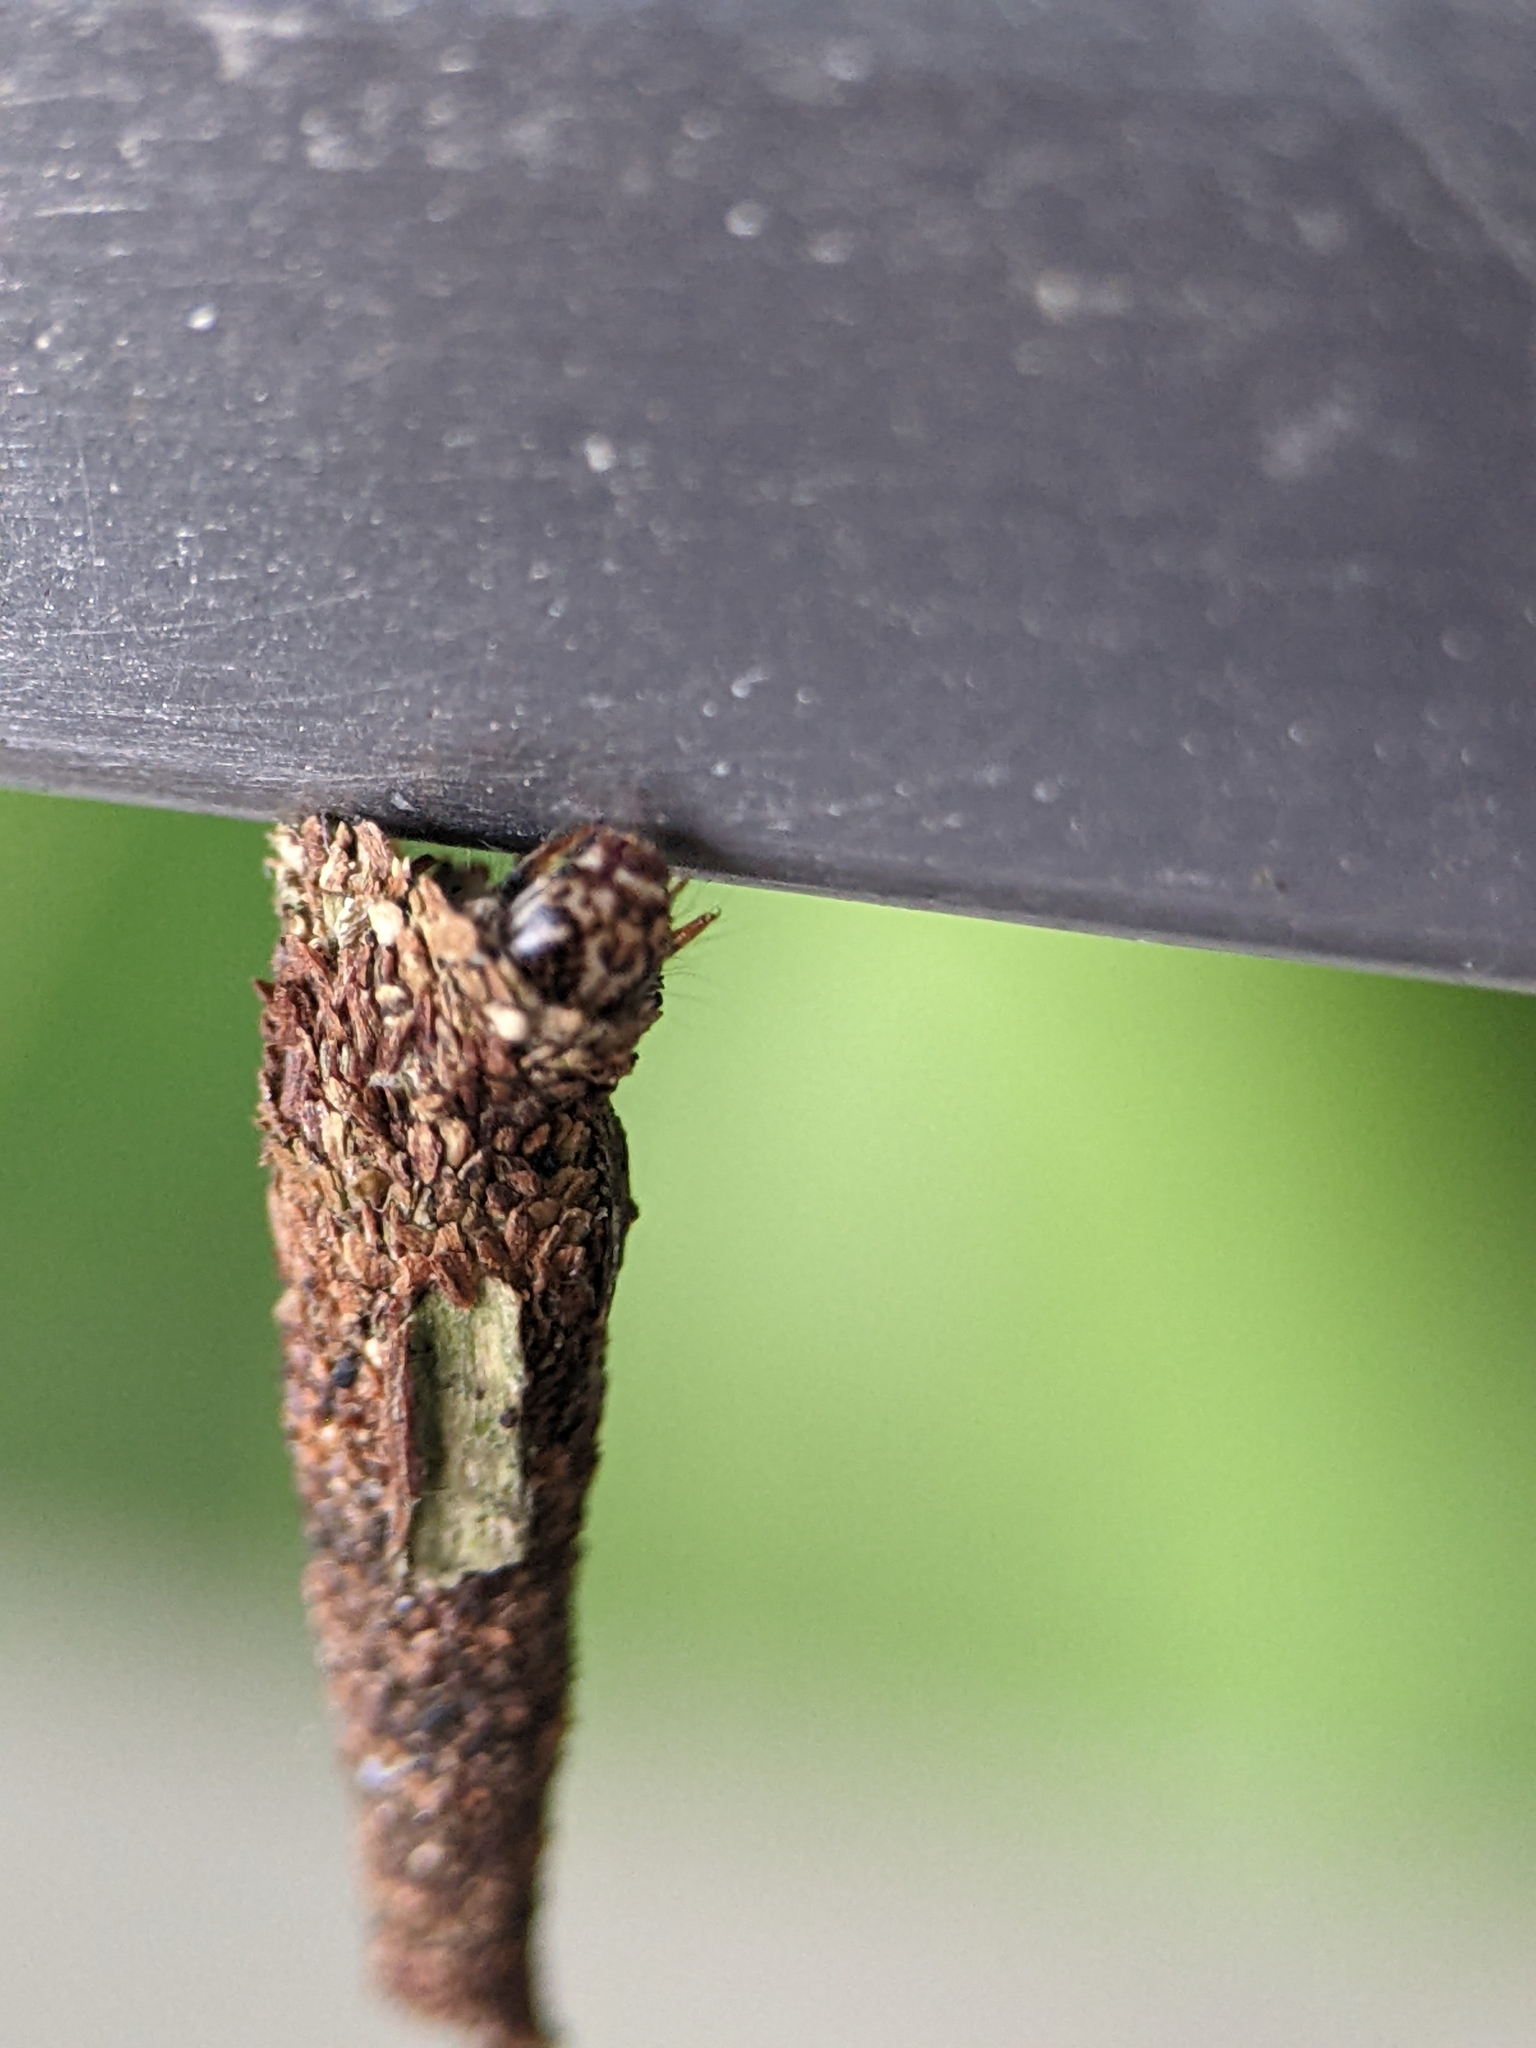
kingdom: Animalia
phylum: Arthropoda
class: Insecta
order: Lepidoptera
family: Psychidae
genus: Eumeta
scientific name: Eumeta variegatus
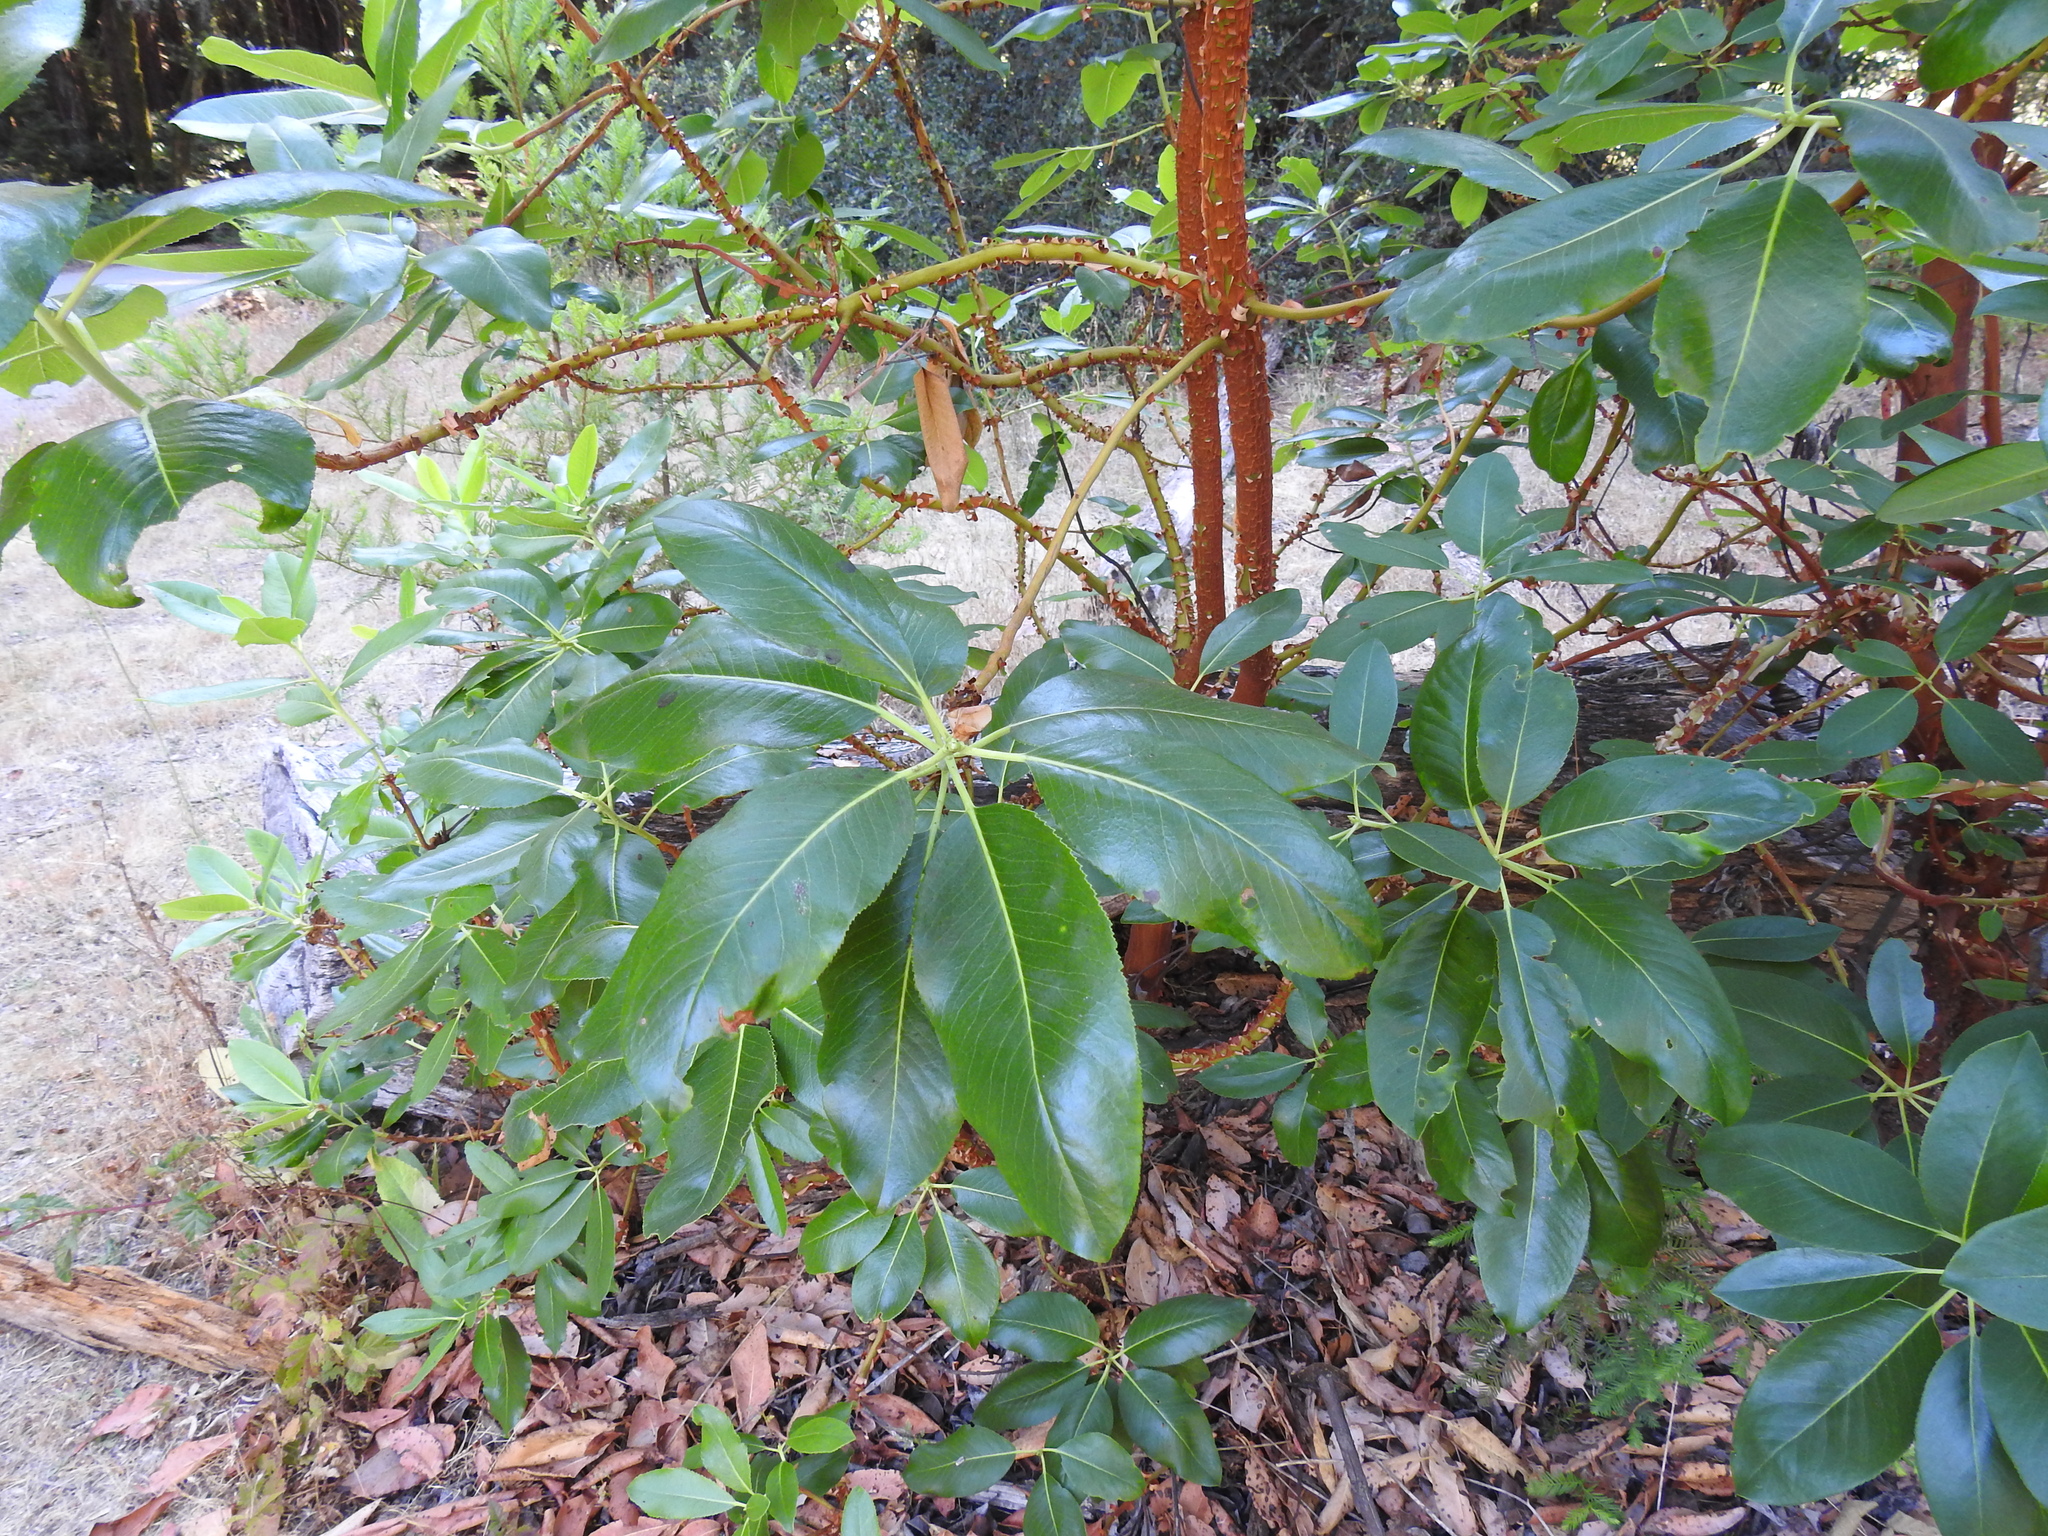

+---+

- [WORK INSTRUCTIONS]:
Rewrite the records above with "scientific name" swapped for "binomial name" and nothing else altered, leaving out the pictures.

- [EXERCISE RESPONSE]:
kingdom: Animalia
phylum: Arthropoda
class: Insecta
order: Lepidoptera
family: Psychidae
genus: Eumeta
binomial name: Eumeta variegatus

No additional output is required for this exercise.